**Exercise directions**
Take each line of the material that includes "Argentina" and copy it.

**Extracted material**

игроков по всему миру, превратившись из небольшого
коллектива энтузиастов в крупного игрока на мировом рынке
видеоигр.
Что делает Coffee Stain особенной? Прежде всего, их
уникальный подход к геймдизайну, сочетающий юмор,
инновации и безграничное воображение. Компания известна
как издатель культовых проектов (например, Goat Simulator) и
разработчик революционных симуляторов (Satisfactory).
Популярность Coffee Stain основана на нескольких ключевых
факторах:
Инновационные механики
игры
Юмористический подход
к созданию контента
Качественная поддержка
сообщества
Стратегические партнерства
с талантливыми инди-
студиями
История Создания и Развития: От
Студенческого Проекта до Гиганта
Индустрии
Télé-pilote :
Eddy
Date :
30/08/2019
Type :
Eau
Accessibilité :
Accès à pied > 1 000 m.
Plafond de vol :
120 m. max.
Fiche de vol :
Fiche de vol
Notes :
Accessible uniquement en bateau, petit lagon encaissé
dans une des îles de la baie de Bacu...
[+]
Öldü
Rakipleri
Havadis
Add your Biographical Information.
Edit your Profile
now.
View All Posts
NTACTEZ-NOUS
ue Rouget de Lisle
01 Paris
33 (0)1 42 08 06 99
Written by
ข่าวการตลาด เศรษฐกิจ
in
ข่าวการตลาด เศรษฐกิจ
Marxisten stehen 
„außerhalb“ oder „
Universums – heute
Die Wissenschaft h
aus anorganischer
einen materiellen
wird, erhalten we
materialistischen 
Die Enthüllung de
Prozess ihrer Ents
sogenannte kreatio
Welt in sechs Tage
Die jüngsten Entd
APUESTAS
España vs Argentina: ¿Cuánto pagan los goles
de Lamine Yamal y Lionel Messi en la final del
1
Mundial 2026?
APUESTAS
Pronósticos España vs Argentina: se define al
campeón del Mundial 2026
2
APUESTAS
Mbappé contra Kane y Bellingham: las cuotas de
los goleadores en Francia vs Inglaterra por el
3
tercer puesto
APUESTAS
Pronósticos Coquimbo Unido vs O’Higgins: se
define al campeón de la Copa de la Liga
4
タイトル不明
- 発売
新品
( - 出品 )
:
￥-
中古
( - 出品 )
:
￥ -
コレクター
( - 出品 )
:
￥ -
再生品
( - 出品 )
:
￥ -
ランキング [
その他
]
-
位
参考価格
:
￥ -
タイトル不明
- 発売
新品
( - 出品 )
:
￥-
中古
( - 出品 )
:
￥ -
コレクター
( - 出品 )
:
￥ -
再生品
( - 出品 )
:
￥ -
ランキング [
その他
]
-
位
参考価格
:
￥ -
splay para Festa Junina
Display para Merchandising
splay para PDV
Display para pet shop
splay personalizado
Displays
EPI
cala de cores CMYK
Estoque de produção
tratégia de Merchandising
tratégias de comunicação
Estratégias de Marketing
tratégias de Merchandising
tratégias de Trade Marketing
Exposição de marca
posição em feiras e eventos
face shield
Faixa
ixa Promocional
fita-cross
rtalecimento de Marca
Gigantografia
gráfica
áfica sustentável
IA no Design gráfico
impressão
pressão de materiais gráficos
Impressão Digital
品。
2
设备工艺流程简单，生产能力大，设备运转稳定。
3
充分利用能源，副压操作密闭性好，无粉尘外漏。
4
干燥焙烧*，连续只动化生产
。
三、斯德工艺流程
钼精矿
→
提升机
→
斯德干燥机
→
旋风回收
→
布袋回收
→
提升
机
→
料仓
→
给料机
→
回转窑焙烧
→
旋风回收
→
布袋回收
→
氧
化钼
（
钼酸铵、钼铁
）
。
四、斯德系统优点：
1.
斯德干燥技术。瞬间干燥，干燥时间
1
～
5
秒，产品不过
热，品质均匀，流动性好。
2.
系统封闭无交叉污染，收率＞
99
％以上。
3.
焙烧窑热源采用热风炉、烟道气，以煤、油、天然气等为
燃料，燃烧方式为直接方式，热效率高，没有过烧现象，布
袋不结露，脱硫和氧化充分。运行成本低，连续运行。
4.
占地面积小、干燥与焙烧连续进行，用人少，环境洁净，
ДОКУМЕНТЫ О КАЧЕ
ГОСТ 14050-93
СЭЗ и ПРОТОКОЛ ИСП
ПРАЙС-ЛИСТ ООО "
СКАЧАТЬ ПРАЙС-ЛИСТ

**The answer**
España vs Argentina: ¿Cuánto pagan los goles
Pronósticos España vs Argentina: se define al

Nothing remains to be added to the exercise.